**WRITTEN REQUEST:** Please print the lines of the records below unchanged, starting at the line that contains "collection date as typed: 18 Dec 1938" and stopping after the line that contains "country: Philippines".
··· THE DATA
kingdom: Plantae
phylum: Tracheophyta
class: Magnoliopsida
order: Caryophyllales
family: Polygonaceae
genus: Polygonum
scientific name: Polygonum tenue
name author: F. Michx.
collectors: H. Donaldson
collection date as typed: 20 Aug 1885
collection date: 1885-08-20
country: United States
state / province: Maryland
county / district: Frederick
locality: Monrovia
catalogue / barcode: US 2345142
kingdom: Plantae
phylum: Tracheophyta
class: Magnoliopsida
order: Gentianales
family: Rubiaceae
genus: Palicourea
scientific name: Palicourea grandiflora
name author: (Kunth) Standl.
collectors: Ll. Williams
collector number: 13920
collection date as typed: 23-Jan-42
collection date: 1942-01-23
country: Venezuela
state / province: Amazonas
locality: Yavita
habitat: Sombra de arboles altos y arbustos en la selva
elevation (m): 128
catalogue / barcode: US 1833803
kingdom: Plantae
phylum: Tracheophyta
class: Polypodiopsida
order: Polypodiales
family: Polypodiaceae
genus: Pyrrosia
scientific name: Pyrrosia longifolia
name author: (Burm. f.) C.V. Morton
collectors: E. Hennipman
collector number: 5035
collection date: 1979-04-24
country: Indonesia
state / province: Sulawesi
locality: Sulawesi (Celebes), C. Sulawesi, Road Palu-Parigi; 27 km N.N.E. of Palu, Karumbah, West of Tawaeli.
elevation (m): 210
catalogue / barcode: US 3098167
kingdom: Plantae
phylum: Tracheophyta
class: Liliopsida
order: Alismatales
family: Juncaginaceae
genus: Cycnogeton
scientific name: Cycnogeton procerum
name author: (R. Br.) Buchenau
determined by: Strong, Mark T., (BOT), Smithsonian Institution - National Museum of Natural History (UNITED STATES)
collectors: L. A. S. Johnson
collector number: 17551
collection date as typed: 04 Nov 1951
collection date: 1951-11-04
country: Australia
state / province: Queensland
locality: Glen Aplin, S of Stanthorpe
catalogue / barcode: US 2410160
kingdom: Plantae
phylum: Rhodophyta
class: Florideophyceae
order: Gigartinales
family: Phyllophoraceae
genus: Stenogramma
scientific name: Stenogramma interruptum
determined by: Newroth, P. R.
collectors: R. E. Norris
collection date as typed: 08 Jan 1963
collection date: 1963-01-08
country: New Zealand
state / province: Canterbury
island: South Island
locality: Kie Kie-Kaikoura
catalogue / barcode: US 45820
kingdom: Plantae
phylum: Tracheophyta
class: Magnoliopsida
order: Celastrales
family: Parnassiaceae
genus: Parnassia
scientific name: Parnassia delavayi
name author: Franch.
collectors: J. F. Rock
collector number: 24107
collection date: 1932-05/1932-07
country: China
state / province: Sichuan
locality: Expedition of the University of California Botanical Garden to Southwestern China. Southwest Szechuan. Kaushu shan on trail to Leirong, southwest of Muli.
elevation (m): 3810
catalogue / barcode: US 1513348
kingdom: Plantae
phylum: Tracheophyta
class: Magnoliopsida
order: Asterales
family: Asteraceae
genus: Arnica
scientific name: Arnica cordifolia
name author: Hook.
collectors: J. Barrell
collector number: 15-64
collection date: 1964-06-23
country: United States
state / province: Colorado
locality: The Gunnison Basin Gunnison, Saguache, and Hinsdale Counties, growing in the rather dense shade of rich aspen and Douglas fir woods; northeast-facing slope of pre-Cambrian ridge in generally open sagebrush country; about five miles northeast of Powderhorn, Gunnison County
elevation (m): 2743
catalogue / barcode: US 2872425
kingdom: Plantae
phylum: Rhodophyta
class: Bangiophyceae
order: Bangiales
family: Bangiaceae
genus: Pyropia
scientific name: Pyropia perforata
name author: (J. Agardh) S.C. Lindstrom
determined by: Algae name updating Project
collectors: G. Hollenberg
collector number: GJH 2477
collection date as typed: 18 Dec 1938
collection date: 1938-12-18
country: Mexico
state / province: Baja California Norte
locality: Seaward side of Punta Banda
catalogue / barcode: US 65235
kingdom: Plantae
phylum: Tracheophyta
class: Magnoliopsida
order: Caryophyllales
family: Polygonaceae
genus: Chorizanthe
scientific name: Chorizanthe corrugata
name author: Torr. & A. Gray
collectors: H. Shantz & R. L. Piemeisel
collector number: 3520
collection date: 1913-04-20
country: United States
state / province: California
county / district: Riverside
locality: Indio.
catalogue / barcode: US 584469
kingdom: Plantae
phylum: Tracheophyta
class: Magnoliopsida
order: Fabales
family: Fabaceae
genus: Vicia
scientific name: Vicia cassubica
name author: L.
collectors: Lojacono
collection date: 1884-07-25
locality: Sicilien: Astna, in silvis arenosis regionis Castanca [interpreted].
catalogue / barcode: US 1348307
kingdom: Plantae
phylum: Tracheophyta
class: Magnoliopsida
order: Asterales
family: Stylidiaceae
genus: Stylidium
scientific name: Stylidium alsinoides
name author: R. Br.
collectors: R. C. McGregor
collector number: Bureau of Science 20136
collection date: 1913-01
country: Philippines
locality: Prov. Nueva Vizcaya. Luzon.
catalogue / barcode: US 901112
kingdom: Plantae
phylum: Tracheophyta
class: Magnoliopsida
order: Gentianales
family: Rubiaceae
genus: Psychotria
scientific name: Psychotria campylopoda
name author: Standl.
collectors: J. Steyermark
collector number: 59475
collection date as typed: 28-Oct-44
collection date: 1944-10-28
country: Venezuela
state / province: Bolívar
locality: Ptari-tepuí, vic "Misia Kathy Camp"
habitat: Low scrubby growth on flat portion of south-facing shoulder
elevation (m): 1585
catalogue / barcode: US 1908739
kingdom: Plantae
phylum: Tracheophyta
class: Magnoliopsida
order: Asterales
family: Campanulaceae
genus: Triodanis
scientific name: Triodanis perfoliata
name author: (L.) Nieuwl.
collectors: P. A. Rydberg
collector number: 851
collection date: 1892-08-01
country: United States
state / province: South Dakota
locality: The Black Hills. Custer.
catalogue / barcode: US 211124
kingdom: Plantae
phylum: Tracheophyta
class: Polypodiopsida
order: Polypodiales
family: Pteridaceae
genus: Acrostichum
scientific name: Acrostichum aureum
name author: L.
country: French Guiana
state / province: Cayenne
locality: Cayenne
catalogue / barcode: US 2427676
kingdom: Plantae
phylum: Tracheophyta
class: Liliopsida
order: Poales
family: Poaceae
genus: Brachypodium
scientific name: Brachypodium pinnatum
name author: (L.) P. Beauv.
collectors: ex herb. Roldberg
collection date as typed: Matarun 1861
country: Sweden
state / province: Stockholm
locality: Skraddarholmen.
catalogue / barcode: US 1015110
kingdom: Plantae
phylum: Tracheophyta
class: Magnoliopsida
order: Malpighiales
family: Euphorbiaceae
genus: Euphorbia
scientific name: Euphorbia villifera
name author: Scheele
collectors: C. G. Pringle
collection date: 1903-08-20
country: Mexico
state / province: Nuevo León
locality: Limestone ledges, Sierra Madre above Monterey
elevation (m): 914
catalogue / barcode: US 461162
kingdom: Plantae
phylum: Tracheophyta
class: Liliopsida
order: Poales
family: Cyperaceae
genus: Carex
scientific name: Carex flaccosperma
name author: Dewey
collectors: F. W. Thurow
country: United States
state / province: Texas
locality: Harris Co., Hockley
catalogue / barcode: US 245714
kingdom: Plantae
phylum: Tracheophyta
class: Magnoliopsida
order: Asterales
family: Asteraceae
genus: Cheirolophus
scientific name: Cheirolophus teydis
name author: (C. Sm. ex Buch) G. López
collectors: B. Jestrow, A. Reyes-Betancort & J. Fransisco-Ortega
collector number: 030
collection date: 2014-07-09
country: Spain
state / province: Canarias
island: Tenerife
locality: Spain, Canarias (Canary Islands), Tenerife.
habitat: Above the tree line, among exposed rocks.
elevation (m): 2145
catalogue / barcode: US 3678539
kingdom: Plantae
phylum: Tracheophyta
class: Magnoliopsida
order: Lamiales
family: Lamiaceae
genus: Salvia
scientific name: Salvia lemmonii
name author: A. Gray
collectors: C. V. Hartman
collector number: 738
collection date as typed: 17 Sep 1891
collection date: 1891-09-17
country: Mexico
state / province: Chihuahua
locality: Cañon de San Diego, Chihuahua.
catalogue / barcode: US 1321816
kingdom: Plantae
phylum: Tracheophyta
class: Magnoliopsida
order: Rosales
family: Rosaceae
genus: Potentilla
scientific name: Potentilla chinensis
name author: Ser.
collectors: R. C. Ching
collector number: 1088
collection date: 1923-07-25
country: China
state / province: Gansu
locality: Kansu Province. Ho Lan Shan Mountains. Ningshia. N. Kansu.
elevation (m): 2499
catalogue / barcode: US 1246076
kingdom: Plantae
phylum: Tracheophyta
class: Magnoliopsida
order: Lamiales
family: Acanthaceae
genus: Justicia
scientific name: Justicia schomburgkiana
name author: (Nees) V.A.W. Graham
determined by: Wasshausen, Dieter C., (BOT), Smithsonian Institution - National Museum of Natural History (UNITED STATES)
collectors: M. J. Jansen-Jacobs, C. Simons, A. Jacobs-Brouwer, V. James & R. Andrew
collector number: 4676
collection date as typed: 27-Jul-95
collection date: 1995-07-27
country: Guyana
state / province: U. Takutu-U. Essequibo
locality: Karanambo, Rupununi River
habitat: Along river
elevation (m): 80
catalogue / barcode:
······
**RESULT OF THE TASK:**
collection date as typed: 18 Dec 1938
collection date: 1938-12-18
country: Mexico
state / province: Baja California Norte
locality: Seaward side of Punta Banda
catalogue / barcode: US 65235
kingdom: Plantae
phylum: Tracheophyta
class: Magnoliopsida
order: Caryophyllales
family: Polygonaceae
genus: Chorizanthe
scientific name: Chorizanthe corrugata
name author: Torr. & A. Gray
collectors: H. Shantz & R. L. Piemeisel
collector number: 3520
collection date: 1913-04-20
country: United States
state / province: California
county / district: Riverside
locality: Indio.
catalogue / barcode: US 584469
kingdom: Plantae
phylum: Tracheophyta
class: Magnoliopsida
order: Fabales
family: Fabaceae
genus: Vicia
scientific name: Vicia cassubica
name author: L.
collectors: Lojacono
collection date: 1884-07-25
locality: Sicilien: Astna, in silvis arenosis regionis Castanca [interpreted].
catalogue / barcode: US 1348307
kingdom: Plantae
phylum: Tracheophyta
class: Magnoliopsida
order: Asterales
family: Stylidiaceae
genus: Stylidium
scientific name: Stylidium alsinoides
name author: R. Br.
collectors: R. C. McGregor
collector number: Bureau of Science 20136
collection date: 1913-01
country: Philippines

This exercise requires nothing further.